Among those who spoke at Monday’s rally was Stratford singer-songwriter and environmental activist Loreena McKennitt, who called for a moratorium on the proposed Xinyi Canada Glass plant until area residents can have their questions and concerns about the project addressed. (Galen Simmons/The Beacon Herald)

A controversial proposal to build a float glass manufacturing facility in southwest Stratford continued to raise concerns from residents this week, including prominent Canadian musician Loreena McKennitt and local lawyer Paul Parlee.

McKennitt and Parlee submitted a letter to Mayor Dan Mathieson and the rest of city council Thursday evening that includes pointed questions about when local politicians debated the merits of the proposed factory and more specifically, the Minister’s Zoning Order requested from the Ministry of Municipal Affairs and Housing that helped pave the way for the potential $400 million development.

McKennitt and Parlee asked for a response from city council by Dec. 3 and asked for a moratorium on further activity related to the development “until these issues and others raised by the public have been thoroughly and transparently addressed.”

McKennitt, the Juno Award-winning musician who also owns and operates the Falstaff Family Centre in Stratford, spoke out publicly about her concerns at a local protest Monday, the same day the Beacon Herald published a story about how an Ontario Planning Act tool called a Minister’s Zoning Order was used to specifically designate land for the glass-making plant without the public consultation that is typically given to those types of planning decisions.

“I think I’m not alone as a citizen of the community that finds this unsettling,” McKennitt said Friday morning. “We now have two issues. One is the merits, or not, of the glass factory itself and now we’ve got the manner in which the file is handled. My attention now is turning to how the file is handled and what that means to our local democracy.”

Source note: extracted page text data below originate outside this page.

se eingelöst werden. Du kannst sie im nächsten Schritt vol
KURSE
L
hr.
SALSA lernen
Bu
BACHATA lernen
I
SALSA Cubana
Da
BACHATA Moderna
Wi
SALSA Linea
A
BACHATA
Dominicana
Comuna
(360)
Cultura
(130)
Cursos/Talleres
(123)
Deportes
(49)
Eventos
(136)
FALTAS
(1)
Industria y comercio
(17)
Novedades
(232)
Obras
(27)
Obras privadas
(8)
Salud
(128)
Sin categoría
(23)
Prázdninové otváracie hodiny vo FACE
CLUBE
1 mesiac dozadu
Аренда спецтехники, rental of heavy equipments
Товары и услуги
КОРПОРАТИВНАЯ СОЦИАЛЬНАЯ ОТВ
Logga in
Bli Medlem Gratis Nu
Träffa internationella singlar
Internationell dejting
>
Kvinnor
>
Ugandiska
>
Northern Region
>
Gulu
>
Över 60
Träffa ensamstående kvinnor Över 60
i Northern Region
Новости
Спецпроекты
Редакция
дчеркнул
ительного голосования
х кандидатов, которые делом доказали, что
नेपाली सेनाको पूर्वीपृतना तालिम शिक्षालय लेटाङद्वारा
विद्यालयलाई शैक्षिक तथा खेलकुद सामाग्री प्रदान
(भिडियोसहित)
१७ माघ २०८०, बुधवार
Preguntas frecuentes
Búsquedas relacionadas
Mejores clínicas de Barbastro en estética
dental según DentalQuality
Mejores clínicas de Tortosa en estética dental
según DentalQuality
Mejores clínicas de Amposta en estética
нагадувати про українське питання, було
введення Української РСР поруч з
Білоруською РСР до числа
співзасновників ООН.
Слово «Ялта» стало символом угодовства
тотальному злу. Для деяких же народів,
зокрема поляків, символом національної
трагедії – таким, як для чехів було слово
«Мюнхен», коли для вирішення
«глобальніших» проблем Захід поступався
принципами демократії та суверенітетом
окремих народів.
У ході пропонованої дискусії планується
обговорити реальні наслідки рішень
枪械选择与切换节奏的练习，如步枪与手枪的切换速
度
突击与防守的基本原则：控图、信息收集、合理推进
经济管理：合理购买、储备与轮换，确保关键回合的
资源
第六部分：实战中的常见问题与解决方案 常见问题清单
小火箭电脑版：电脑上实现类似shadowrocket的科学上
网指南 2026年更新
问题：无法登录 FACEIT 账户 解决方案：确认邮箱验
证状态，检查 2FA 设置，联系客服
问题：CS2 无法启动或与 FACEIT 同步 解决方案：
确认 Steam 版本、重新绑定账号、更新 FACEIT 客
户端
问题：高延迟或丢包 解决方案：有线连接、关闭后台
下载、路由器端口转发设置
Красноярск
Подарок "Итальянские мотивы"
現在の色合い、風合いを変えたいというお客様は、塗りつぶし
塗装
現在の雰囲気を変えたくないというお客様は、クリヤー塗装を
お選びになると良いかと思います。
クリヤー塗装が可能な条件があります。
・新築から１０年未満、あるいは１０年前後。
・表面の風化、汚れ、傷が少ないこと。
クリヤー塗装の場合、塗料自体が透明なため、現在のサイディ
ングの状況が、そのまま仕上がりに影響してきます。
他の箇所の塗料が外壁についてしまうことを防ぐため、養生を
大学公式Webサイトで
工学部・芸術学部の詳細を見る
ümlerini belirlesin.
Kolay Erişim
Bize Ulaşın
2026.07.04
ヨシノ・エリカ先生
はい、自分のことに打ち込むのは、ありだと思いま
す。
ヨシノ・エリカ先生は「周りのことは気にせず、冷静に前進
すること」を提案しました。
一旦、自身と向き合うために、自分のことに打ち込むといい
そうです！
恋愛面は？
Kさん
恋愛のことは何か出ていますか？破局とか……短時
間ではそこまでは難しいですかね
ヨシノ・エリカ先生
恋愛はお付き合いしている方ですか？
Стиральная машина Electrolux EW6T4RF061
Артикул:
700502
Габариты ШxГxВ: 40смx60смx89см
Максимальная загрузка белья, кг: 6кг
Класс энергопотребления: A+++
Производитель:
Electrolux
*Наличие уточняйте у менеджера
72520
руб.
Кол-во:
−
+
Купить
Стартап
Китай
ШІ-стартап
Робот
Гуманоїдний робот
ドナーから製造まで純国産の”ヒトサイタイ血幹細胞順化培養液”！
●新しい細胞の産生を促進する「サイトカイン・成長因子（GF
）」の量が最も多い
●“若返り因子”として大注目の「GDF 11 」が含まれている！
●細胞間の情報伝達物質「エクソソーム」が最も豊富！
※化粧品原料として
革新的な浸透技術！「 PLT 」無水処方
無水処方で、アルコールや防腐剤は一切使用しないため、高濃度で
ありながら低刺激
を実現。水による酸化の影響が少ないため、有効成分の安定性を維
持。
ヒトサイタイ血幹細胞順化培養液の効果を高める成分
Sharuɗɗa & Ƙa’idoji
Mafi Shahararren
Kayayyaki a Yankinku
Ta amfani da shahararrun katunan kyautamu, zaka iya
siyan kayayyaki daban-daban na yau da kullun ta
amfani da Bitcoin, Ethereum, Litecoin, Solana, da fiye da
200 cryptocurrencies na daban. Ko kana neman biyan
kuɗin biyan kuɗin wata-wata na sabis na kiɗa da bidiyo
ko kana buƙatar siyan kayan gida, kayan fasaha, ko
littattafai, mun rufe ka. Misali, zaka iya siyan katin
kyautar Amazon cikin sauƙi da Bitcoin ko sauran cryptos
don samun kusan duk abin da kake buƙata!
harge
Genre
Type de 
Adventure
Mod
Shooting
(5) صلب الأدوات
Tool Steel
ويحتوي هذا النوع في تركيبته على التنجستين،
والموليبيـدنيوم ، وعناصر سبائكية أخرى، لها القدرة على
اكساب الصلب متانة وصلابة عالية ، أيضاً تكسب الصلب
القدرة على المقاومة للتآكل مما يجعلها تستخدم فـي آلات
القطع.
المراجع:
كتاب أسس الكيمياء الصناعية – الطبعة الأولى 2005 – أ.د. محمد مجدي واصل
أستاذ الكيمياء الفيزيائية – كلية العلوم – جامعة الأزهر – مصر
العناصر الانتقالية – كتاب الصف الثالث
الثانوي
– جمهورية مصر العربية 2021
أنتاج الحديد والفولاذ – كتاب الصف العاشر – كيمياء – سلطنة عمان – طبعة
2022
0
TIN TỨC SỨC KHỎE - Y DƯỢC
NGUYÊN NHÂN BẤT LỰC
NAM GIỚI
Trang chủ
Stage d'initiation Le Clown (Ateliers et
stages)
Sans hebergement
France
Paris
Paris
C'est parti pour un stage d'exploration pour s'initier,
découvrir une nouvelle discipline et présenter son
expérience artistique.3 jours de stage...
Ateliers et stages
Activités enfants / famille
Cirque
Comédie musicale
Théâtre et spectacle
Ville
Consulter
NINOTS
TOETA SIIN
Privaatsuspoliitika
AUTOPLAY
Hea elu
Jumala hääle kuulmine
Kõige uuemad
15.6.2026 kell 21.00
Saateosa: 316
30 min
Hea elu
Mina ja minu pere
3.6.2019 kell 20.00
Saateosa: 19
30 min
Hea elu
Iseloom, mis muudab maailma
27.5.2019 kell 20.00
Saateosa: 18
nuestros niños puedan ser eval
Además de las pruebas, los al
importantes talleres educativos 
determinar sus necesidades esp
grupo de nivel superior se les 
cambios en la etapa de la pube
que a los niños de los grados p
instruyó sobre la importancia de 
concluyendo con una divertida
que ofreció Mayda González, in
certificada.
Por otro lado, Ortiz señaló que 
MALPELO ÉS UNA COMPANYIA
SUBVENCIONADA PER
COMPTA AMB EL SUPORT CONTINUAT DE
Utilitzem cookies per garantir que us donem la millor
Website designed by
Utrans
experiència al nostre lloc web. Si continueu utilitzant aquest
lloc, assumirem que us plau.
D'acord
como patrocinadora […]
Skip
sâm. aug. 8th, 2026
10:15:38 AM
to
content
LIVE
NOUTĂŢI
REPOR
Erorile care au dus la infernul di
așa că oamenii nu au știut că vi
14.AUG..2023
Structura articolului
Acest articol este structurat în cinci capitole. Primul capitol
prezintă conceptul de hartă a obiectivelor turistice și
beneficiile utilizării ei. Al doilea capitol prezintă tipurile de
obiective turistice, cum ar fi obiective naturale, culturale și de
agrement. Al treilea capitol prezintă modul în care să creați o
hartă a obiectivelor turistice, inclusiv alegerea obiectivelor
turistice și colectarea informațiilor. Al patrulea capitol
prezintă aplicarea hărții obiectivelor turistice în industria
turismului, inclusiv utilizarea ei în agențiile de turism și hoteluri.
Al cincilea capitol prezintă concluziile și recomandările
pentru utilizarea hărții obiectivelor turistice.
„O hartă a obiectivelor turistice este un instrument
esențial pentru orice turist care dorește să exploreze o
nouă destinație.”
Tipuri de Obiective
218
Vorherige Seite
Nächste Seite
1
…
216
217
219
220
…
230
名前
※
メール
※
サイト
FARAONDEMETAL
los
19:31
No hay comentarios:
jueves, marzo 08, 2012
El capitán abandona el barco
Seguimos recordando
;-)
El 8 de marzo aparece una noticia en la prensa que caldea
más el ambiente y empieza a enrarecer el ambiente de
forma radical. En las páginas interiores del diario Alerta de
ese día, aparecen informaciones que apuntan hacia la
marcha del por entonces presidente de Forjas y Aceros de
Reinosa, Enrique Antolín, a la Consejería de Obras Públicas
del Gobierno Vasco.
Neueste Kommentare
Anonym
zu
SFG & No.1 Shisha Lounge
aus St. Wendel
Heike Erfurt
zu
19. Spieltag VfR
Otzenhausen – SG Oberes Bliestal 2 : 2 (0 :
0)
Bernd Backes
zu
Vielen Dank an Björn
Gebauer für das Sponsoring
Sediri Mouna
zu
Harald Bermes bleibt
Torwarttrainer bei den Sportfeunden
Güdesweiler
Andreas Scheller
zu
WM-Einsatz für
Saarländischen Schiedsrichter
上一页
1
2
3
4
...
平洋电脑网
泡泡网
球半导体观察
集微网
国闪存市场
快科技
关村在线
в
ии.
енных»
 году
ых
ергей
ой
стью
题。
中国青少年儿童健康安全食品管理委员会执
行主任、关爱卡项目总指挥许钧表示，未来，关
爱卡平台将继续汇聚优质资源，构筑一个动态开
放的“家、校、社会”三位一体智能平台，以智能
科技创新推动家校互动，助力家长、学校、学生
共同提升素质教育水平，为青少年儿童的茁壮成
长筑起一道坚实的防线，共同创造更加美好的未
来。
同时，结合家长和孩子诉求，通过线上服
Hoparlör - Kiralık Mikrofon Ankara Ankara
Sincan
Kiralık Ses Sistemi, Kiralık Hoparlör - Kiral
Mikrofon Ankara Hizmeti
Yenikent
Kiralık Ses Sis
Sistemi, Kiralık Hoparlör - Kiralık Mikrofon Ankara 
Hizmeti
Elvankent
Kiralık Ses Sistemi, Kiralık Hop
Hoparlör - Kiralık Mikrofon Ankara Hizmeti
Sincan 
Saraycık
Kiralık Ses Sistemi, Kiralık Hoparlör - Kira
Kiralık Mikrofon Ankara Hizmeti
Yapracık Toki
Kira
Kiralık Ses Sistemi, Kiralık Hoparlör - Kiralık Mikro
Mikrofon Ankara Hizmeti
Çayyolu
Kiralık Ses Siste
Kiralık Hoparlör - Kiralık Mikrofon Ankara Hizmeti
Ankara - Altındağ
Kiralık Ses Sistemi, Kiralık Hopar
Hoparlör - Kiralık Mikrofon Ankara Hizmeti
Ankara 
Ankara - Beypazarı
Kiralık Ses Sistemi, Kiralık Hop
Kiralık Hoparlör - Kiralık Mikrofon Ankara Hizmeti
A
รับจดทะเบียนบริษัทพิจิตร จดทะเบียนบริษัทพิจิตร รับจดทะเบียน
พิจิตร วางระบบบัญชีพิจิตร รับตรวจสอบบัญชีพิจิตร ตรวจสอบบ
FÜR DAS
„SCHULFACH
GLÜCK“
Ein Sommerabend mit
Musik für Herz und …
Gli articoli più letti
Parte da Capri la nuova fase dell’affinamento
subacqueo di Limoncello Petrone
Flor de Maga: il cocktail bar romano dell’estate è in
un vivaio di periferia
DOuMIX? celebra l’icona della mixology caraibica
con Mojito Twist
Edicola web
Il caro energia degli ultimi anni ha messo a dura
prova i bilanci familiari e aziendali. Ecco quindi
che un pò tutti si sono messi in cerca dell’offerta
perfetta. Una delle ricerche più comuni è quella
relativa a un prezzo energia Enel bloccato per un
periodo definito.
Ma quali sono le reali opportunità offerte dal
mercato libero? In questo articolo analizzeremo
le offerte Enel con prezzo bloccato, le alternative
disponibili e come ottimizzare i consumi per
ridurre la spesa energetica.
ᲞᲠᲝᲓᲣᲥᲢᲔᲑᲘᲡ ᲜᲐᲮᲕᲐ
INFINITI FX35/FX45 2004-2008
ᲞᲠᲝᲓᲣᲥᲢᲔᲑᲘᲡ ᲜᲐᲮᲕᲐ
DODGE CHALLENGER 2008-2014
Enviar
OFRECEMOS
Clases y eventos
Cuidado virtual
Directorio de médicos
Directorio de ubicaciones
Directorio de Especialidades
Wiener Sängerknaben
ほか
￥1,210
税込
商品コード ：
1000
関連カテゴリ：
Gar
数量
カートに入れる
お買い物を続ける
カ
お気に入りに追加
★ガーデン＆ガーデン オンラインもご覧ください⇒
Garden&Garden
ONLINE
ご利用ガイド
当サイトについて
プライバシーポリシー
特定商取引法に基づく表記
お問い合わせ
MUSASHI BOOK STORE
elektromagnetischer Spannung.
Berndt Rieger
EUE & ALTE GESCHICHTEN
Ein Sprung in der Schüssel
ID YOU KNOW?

Parlee, a Stratford lawyer with a mixed practice who at one time belonged to a firm, Byers Kenny and Parlee, that did work for the city, said he shares concerns about how the development has moved forward.

“As more information became available to me, I became more and more concerned about the apparent total lack of transparency on the part of the city about this process,” Parlee said. “The (Minister’s Zoning Order) … is of concern. I don’t like that concept. Cutting out any public involvement in something this important is of concern.”

An infrastructure cost-sharing agreement between the city and the company behind the factory, Xinyi Canada Glass, was scheduled to be discussed at a special meeting of council last week, but politicians voted to defer that debate due to questions raised during a public participation meeting less than 24 hours earlier.

At council’s meeting on Monday, city CAO Joan Thomson said staff would publish additional information about the proposed cost-sharing agreement, along with answers to questions and concerns posed by residents, at some point in the near future. 

She did not say when council will discuss the cost-sharing agreement or other aspects of the Xinyi proposal in an open meeting.

“I am hopeful there will be a reasonable explanation to all these questions,” McKennitt said.